(Collected data entries)
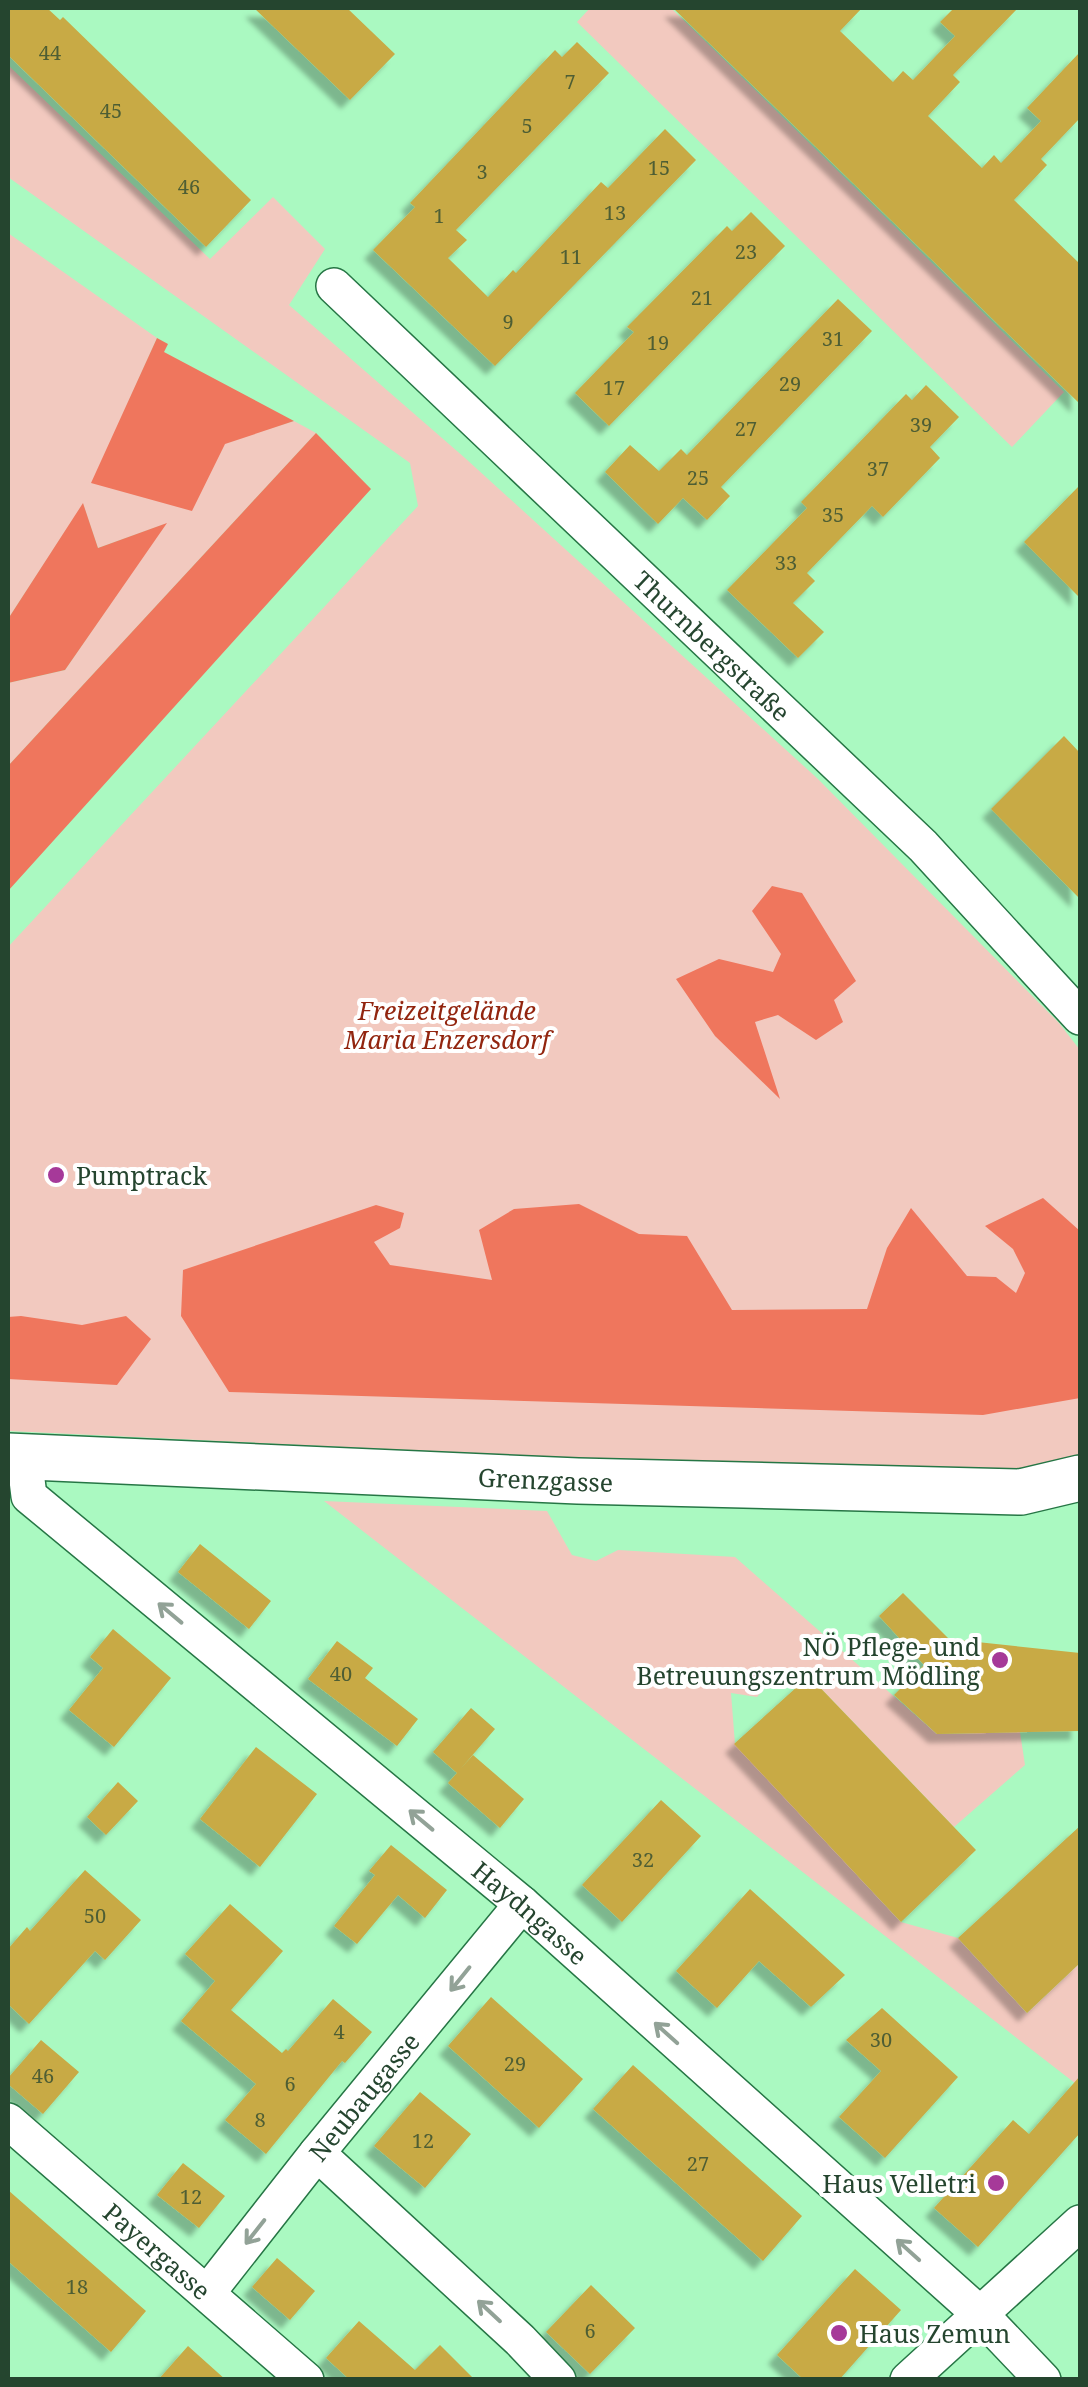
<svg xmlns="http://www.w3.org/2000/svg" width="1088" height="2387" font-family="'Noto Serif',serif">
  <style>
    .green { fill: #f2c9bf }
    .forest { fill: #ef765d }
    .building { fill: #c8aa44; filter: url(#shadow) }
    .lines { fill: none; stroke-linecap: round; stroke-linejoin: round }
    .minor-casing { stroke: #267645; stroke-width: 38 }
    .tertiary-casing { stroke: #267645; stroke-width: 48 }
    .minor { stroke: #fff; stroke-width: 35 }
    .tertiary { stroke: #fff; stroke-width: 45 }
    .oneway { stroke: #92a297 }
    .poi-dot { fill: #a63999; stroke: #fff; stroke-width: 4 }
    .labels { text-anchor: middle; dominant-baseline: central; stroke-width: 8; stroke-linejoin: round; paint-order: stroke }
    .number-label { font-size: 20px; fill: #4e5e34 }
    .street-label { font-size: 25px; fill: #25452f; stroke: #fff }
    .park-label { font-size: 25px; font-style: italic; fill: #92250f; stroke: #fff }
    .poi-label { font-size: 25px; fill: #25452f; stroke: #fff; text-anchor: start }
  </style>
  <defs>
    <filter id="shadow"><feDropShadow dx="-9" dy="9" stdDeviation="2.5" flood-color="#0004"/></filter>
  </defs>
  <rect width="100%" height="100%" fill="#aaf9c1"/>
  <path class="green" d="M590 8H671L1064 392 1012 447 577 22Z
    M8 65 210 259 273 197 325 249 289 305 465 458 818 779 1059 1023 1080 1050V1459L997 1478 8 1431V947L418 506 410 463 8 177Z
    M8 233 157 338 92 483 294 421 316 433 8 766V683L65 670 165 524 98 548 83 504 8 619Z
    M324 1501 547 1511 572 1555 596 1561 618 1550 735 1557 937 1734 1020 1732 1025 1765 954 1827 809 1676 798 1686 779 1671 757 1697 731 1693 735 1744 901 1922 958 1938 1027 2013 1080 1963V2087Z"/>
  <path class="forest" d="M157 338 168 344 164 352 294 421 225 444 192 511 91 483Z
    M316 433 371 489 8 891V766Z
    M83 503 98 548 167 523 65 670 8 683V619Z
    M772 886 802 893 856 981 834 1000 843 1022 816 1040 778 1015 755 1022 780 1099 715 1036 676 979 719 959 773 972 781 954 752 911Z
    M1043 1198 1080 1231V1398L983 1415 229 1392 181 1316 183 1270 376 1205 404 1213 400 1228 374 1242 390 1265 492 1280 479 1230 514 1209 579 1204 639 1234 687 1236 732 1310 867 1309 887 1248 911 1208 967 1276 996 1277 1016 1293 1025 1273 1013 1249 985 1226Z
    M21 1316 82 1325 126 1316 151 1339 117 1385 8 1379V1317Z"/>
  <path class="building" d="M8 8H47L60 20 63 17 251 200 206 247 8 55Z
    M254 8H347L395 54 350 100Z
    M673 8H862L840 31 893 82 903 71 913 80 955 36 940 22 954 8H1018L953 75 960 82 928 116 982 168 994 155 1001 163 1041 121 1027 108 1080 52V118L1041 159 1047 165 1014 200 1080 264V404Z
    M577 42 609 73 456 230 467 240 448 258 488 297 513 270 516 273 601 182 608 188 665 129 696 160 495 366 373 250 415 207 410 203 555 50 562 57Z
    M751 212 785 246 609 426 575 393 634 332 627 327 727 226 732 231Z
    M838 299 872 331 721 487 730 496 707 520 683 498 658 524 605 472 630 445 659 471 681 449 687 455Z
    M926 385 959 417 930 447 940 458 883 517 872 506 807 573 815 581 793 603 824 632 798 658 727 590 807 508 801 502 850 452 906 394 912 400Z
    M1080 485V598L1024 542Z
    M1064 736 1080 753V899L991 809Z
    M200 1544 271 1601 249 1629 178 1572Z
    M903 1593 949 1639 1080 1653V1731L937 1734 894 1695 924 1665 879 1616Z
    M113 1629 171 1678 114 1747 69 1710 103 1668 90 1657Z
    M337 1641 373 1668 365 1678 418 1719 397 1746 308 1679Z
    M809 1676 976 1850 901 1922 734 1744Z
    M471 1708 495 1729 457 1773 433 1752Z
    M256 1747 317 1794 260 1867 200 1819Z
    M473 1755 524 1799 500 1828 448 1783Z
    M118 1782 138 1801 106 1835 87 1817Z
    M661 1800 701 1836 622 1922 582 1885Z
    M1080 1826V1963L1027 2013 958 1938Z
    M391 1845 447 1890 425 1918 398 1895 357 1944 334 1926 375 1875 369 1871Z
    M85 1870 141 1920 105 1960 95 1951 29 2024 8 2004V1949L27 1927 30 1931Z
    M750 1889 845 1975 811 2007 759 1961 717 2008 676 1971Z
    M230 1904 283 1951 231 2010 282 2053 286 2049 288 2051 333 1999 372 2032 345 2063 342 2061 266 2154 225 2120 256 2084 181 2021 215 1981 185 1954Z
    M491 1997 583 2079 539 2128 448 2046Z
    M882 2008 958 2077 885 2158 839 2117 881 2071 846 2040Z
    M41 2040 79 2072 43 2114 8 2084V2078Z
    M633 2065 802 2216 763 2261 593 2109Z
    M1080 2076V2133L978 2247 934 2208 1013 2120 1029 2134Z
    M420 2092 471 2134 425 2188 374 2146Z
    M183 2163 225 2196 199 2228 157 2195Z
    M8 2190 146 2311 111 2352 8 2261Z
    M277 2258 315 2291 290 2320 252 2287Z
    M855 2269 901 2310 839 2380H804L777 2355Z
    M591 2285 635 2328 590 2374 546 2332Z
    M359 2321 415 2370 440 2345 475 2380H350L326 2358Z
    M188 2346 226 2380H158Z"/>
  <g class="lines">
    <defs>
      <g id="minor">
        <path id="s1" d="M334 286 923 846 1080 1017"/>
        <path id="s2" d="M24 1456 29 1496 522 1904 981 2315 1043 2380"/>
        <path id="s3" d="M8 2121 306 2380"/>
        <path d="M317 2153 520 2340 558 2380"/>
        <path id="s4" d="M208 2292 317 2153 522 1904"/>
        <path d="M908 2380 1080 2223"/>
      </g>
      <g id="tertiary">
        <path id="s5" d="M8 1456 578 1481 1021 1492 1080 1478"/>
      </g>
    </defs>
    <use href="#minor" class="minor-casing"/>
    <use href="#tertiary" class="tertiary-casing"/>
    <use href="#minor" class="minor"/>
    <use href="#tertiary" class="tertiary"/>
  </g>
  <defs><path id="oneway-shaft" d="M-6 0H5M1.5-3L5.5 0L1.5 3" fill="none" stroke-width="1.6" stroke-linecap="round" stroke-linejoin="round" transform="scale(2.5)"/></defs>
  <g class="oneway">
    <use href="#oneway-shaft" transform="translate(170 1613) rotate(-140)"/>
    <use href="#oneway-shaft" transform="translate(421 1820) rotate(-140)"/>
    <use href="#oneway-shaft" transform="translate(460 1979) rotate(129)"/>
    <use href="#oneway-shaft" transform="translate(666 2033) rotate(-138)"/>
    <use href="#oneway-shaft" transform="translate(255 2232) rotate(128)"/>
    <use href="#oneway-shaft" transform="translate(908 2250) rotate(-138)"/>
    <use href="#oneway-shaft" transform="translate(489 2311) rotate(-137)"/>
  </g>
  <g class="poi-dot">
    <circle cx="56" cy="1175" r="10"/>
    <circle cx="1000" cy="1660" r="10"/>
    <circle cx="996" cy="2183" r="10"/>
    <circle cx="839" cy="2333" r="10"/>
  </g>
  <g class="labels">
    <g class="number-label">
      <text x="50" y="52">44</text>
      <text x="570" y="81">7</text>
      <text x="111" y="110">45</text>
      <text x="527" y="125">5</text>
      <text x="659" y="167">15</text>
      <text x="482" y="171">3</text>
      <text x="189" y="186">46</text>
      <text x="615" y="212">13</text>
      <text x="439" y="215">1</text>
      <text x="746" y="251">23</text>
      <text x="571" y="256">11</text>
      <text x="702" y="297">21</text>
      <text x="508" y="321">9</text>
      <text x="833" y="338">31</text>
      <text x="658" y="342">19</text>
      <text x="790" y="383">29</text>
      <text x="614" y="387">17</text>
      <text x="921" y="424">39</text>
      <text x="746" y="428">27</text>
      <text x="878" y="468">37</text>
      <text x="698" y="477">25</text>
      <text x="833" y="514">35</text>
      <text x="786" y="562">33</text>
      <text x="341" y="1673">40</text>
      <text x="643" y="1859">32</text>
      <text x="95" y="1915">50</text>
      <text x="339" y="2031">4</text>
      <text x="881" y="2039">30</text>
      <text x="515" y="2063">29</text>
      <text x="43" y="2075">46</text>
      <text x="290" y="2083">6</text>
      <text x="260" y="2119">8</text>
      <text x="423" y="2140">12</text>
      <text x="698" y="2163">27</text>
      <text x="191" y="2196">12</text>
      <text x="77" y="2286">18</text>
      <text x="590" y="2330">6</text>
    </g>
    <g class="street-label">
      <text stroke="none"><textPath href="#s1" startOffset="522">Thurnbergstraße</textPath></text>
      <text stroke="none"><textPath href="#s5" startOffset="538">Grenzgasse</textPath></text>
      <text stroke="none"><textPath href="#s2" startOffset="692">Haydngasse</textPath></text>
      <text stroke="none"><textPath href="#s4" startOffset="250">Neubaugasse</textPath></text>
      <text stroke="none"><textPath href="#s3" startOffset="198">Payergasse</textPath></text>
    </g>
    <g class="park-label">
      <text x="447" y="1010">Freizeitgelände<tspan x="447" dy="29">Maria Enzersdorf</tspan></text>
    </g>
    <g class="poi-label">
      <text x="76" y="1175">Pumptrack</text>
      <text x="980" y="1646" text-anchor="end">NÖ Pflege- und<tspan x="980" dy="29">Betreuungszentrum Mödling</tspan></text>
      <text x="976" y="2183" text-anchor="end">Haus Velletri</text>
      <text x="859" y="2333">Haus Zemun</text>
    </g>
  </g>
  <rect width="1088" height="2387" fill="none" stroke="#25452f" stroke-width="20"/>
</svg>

PROBLEM
Search the records for the word "lines". Copy each line where it appears.

COMPLETED EXERCISE
    .lines { fill: none; stroke-linecap: round; stroke-linejoin: round }
  <g class="lines">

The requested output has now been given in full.